Hovercraft are generally fitted with a compressor to generate the necessary air-cushion within a rubber skirt and at least one drive engine for taking straight and/or curve courses. When a curve course is taken, the hovercraft is usually steered by laterally deflecting the jet of air with a lateral rudder, such as is familiar from aircraft construction.
In such hovercraft, the bodywork tilts about the longitudinal axis of stability, the transverse axis of stability or both axes simultaneously, if the centre of gravity shifts due to varying or non-uniform loading with passengers or cargo, for example.
In the worst case, this inclination about one of the axes of stability, caused by a shift in the centre of gravity, can cause the rubber skirt of the hovercraft to dip into the water while travelling. In this case, the rubber skirt would be compressed to a more or less pronounced degree and the buoyancy of the air-cushion reduced in this area. The consequence of this is that the hovercraft dips even further into the water and could even flip over.

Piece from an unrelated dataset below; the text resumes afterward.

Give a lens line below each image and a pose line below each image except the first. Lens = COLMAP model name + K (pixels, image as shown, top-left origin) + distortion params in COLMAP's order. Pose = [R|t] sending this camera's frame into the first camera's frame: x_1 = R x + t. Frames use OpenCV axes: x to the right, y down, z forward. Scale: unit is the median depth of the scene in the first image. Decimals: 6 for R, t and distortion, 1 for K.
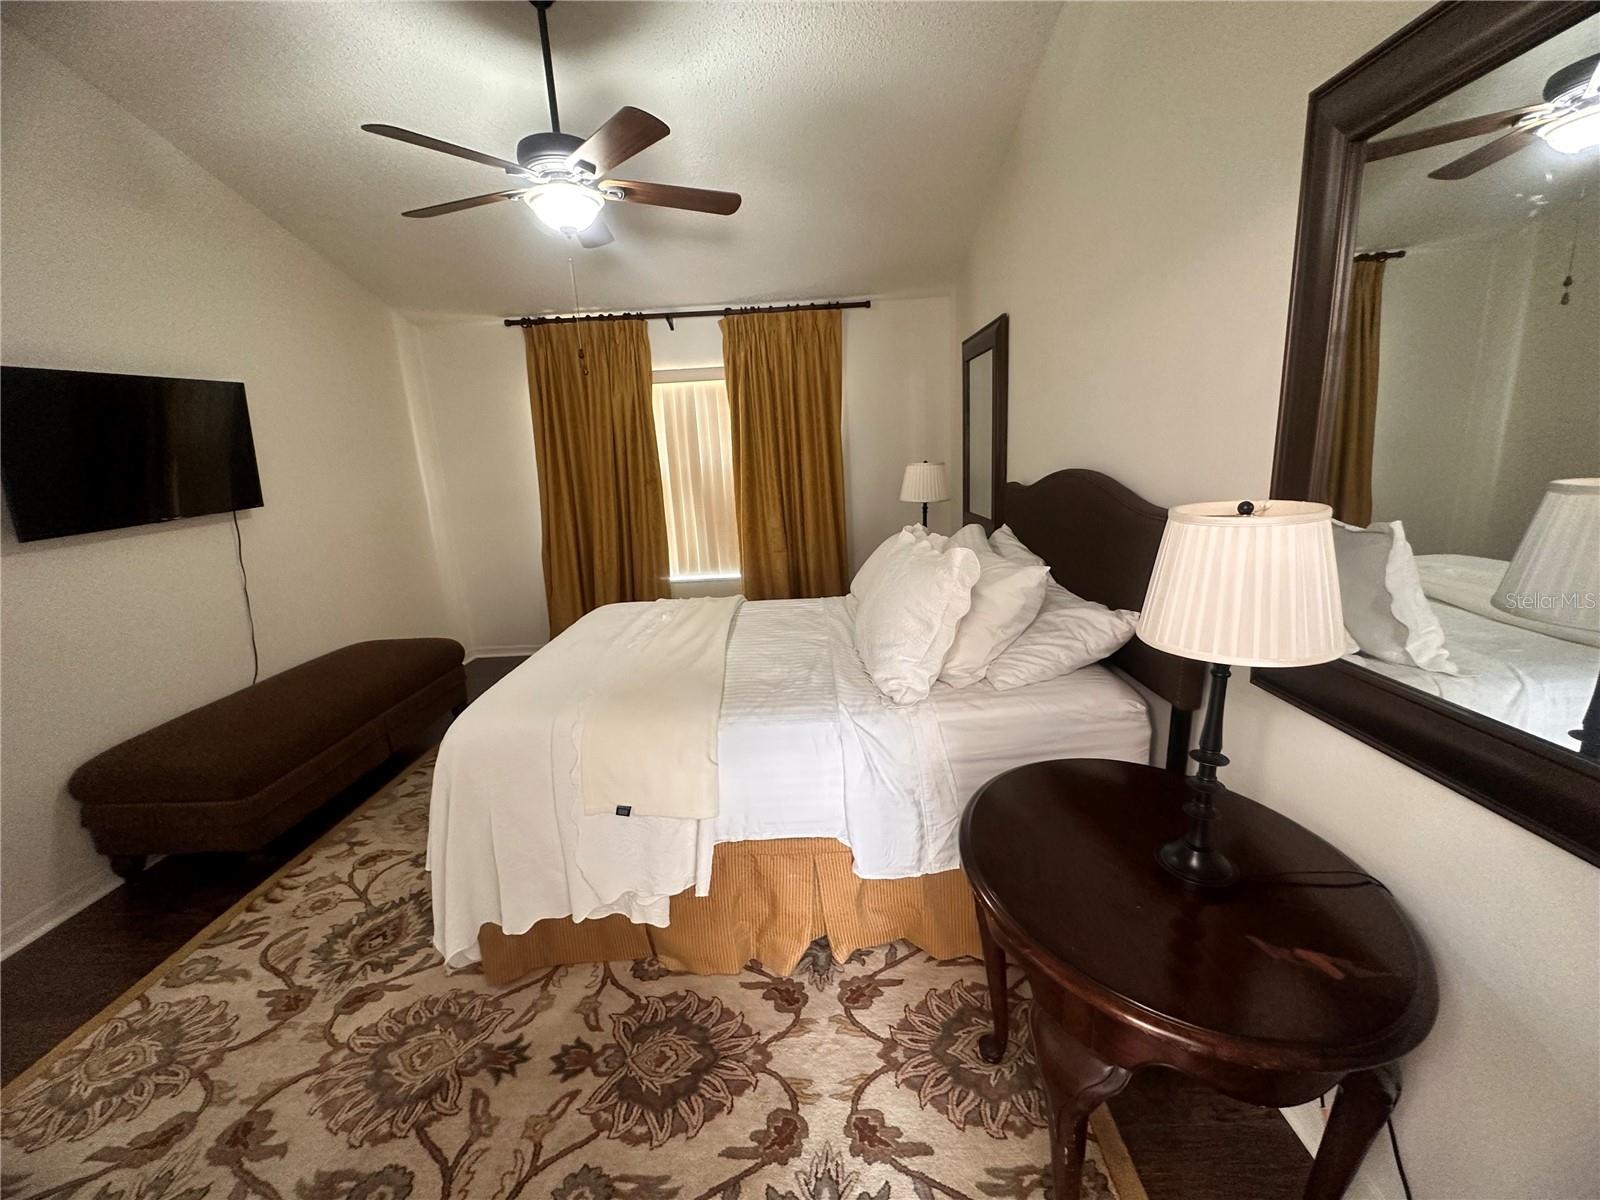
lens RADIAL K [[644.0, 0, 795.3], [0, 644.0, 592.7], [0, 0, 1]] dist [-0.002929, 0.000540]
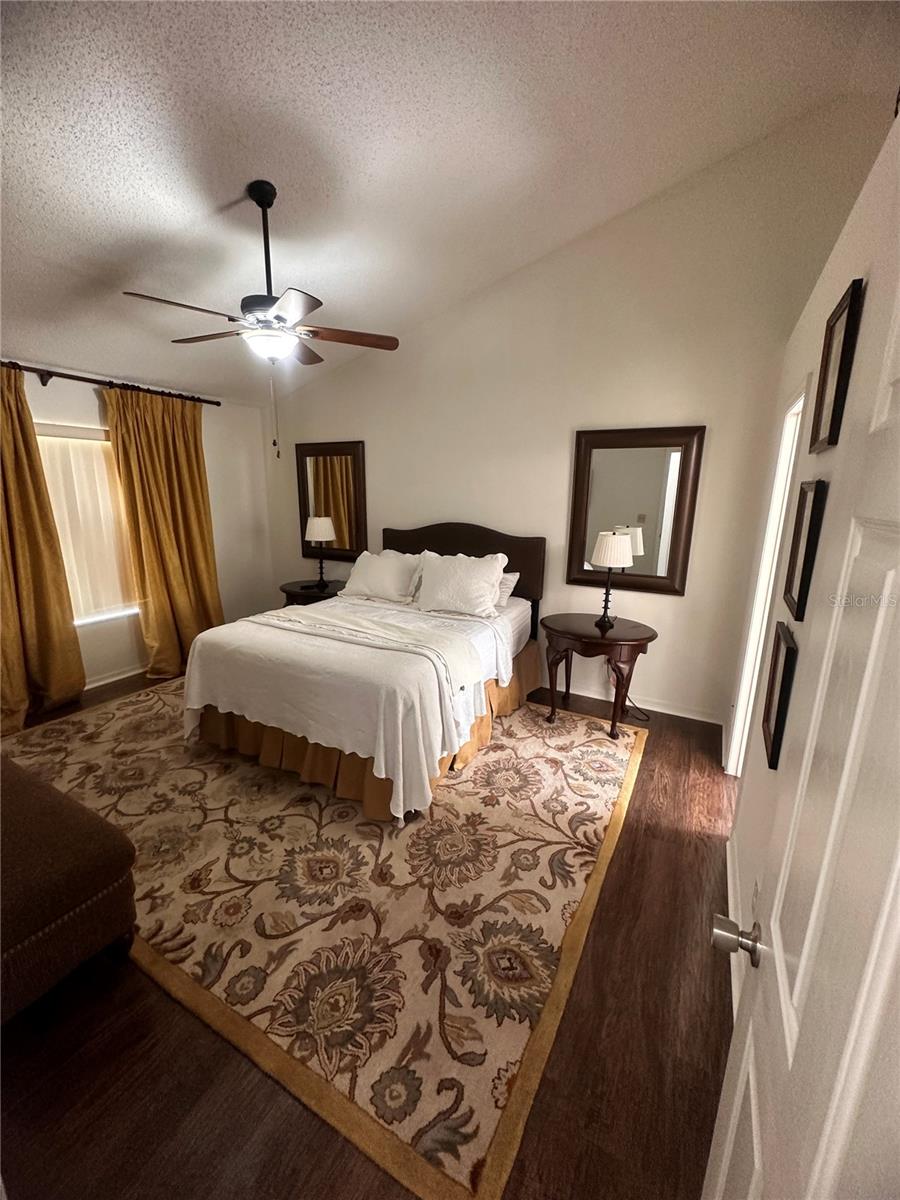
lens RADIAL K [[483.0, 0, 448.4], [0, 483.0, 601.8], [0, 0, 1]] dist [-0.002929, 0.000540]
pose [[0.454738, -0.145659, 0.878633, -1.465955], [0.162851, 0.983502, 0.078760, -0.057825], [-0.875610, 0.107271, 0.470957, 0.258245]]
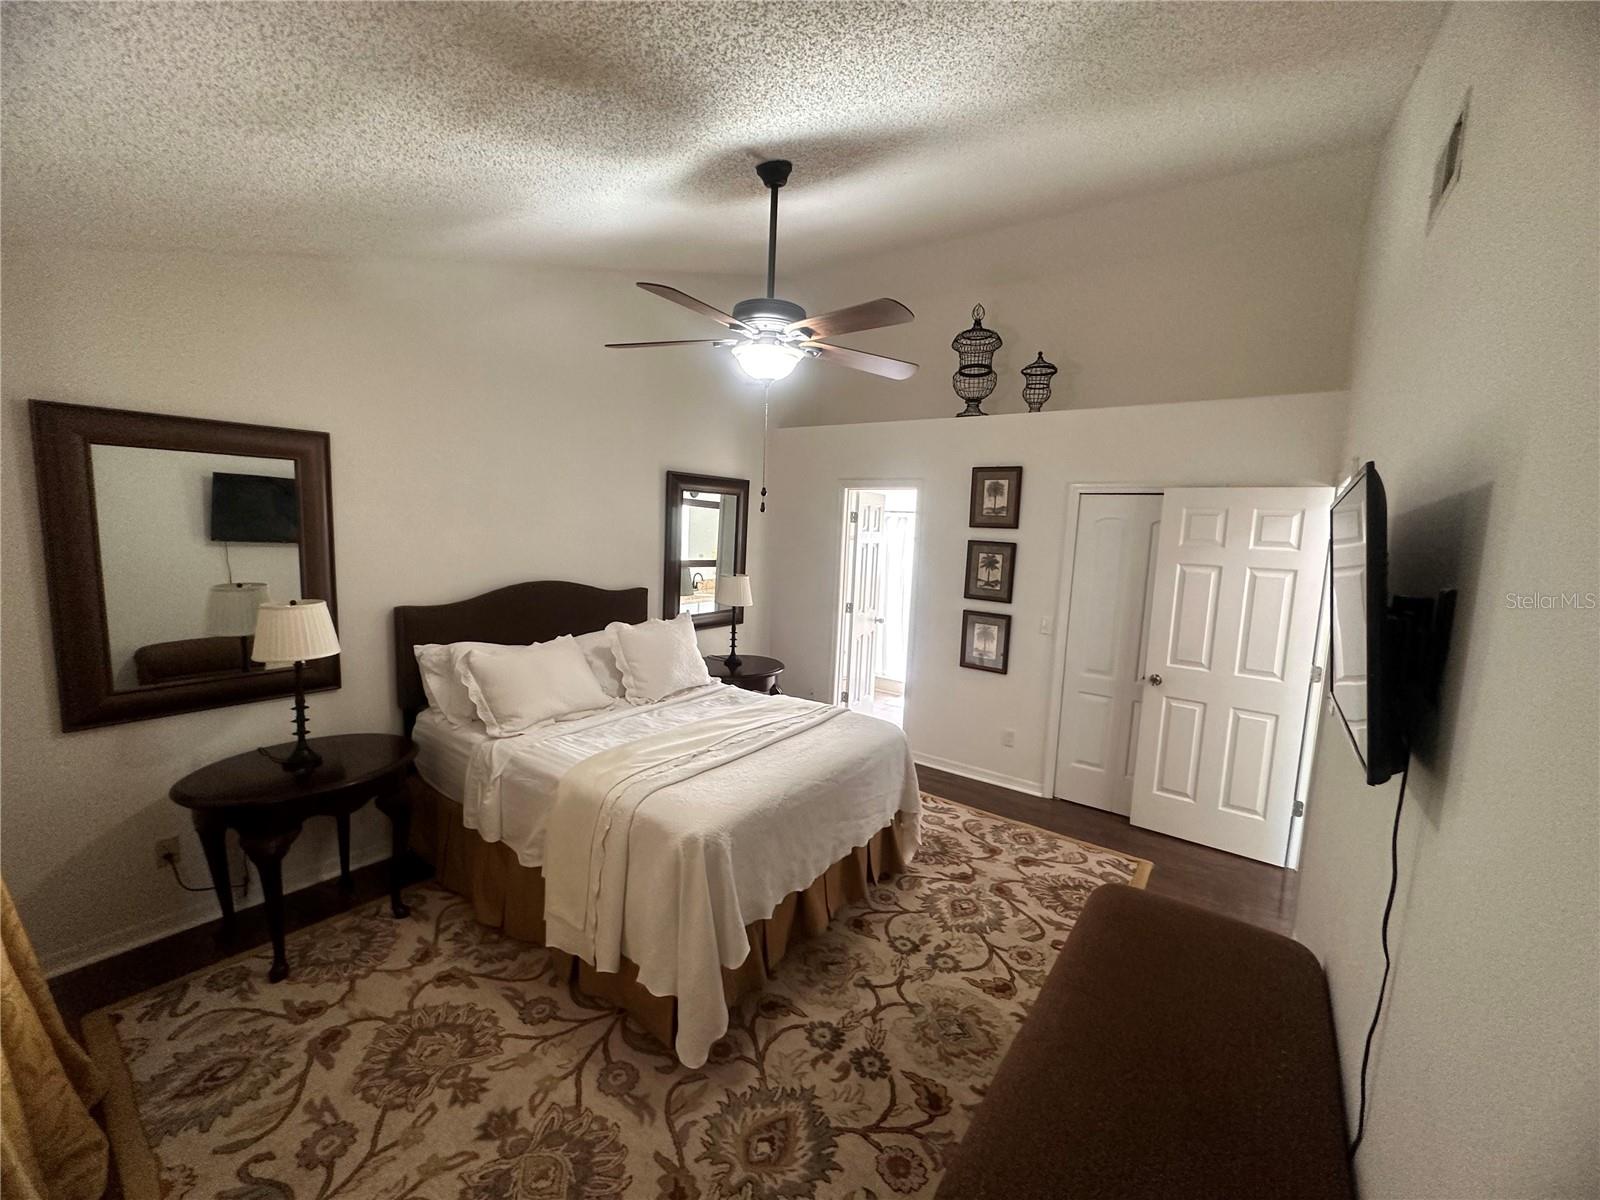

Another effect which occurs following a shift in the centre of gravity is thoroughly comparable to the effect of side-winds. This effect arises as a result of the varying gap between the rubber skirt and the ground or the surface of the water and the resultant varying release of the air from the air-cushion. The force component arising in this context pushes the hovercraft in the direction of the shift in the centre of gravity.
In principle, measures to compensate for the shift in the centre of gravity in hovercraft are possible by using additional trimming weights, for example. However, these measures lead to an additional weight load and, thus, to increased energy consumption.